5 Things We Learned: Manchester United 2 West Bromwich Albion 0
By Thomas Doyle
1. Rooney racks up the goals
Wayne Rooney may not have shone in the same manner as the likes of Cristiano Ronaldo or Leo Messi this season, yet he is no less important to Manchester United’s hopes of retaining their Premier League crown. The manner in which he gambled on Javier Hernandez’s shot to poke past a helpless Ben Foster for the first showed pure predatory instinct, while the 25-year-old expertly dispatched a penalty snugly into the corner of the net to calm the Old Trafford crowd. While all this year’s talk has been of Robin van Persie’s heroic efforts, Demba Ba’s prowess and Fernando Torres’ horror show, Rooney now has 26 this season in all competitions, and with 9 in 6, he is hitting form at exactly the right time as United look to hoover up points against bottom-half opposition.

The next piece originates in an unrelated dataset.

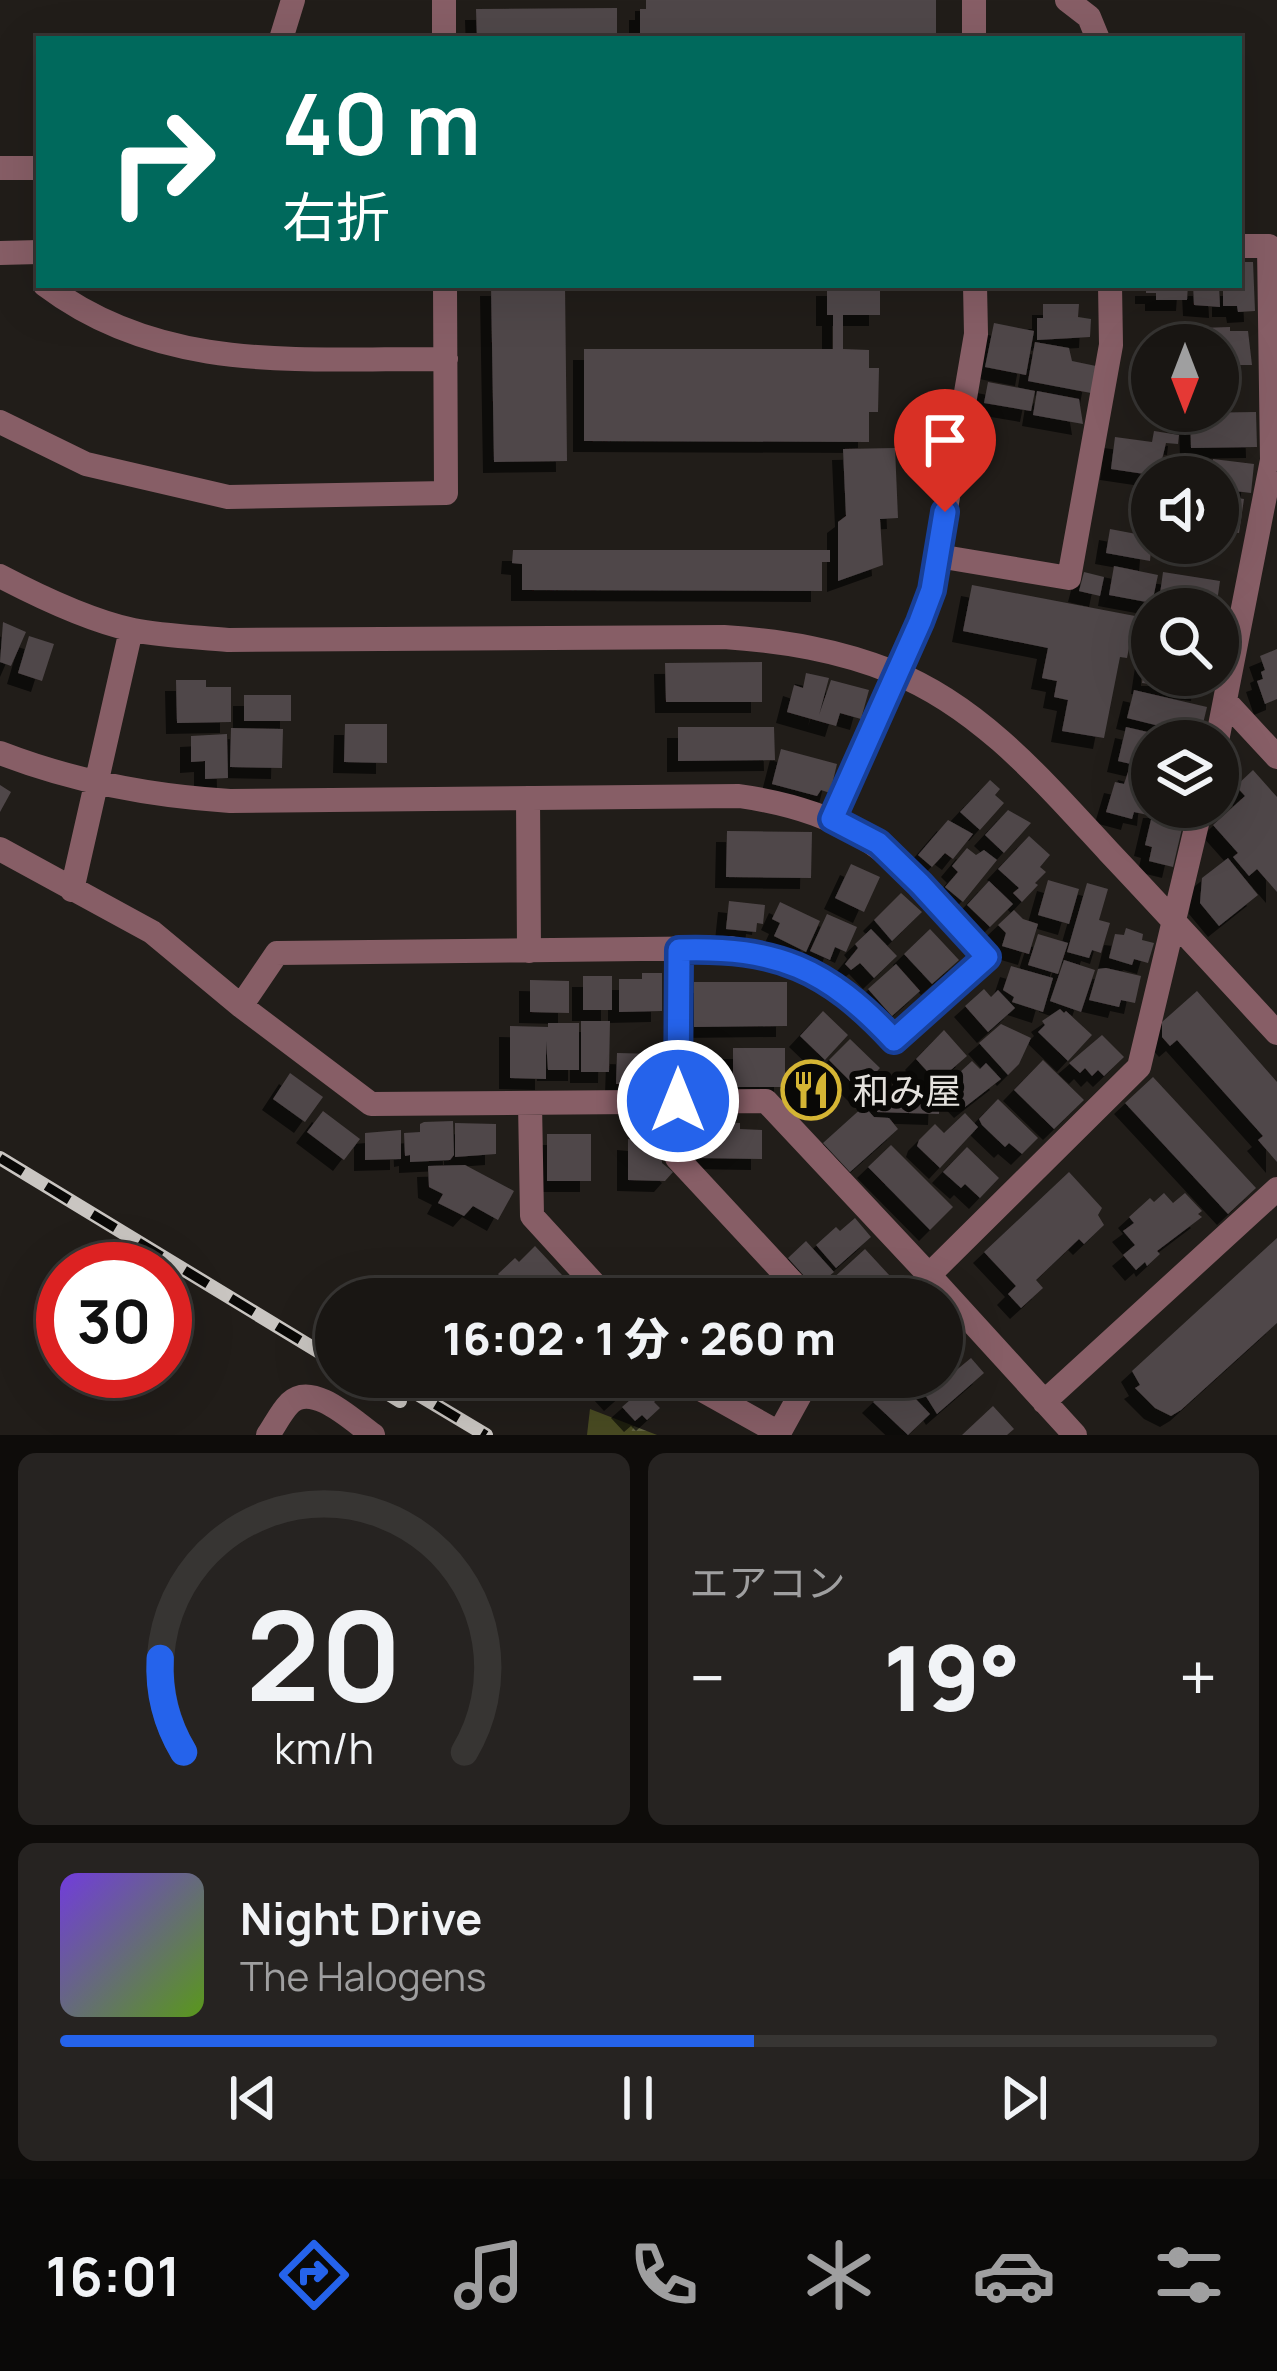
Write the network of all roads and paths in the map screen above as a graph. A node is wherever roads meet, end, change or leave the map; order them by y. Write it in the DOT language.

2. Ashley Young proves his worth
After a fine performance at White Hart lane last weekend, Ashley Young continued in the same vein against West Brom. The winger was full of tricks, pace and poise throughout, and worked hard for the team in what could have been a tricky encounter. While he missed out on the goal that his play deserved, Young did win the penalty with a neat turn of pace from which Rooney closed out the game. With Antonio Valencia still regaining fitness, Young’s return to the team is a welcome reminder that United are not short of quality on the flanks. It’ll be interesting to see how the former Aston Villa man handles his first ever title run-in, but his confidence suggests that he is relishing the opportunity to prove his worth.
3. Hernandez and Welbeck vying for supporting role
Unless Wayne Rooney has a catastrophic loss of form or loses a leg, he will undoubtedly be the first choice striker for the remainder of the season. Even though United have exercised their right to extend Dimitar Berbatov’s contract for another year, his lack of games suggests that this was to ensure a transfer fee rather than letting him leave on a free in the summer. Therefore, it seems as though the extra striking place in United’s preferred 4-4-2 is up for grabs for Danny Welbeck and Javier Hernandez. Both impressed on Sunday, and either of them could (and perhaps should) have ended up with two or three strikes. The Mexican’s shot set up Rooney’s goal in the first half and he cracked the post in the second, while Welbeck linked delightfully with Young throughout, and should have converted after rounding Foster in the second half. Both strikers (Hernandez’s current form) will have to improve their finishing in order to become an automatic pick, but with three strikers looking sharp, Sir Alex Ferguson has an attractive selection dilemma up front.
4. Goal difference could be key
After Manchester City’s loss to the swashbuckling Swansea, United now find themselves clear by a point, and with an easier run-in than their noisy neighbours. However, goal difference may still turn out to be key in a frantic dash to the finish line, and City sit pretty with a 8 goal cushion. West Brom have proved to be difficult customers in recent weeks, and Roy Hodgson’s caused an upset against Chelsea that cost Andre Villas Boas his job. Still, Ferguson would have expected United’s forwards to fill their boots after Jonas Olsson was sent off. The scoreline was a comfortable 2-0, but if the title does manage to come down to goal difference on the final day, United will not want to rue missing easy chances on days like these. Young, Welbeck and Hernandez wasted presentable chances, and these will have to hit the net in order to claw back City’s impressive tally.
5. Paul Pogba may not be leaving…yet
Many newspapers and sports websites carried the story in midweek that promising United youngster Paul Pogba had agreed to join Juventus in a four year deal after United failed to match his lofty pay demands. With this in mind, fans were perplexed to see Pogba’s name on the substitutes’ bench on Sunday, and even more so to see him replace Paul Scholes in the second half with the game won. Ferguson would never give a young player that had already decided to leave any minutes at Old Trafford, so it is clear that the issue is still unresolved. Ferguson told MUTV earlier in the day that: “The boy is still trying to make up his mind but he knows where he should be.”
With game time and encouraging words, Ferguson rarely goes as far for wantaway youths as he has done already with Pogba, and the Frenchman can consider this a golden, final, opportunity. While Ferguson and David Gill are reluctant to meet the demands of Pogba should other youngsters with potential demand a pay increase, the 18-year-old Frenchman is an undeniable talent, and could well go on to great things for United. Whether he feels the same way is up to him.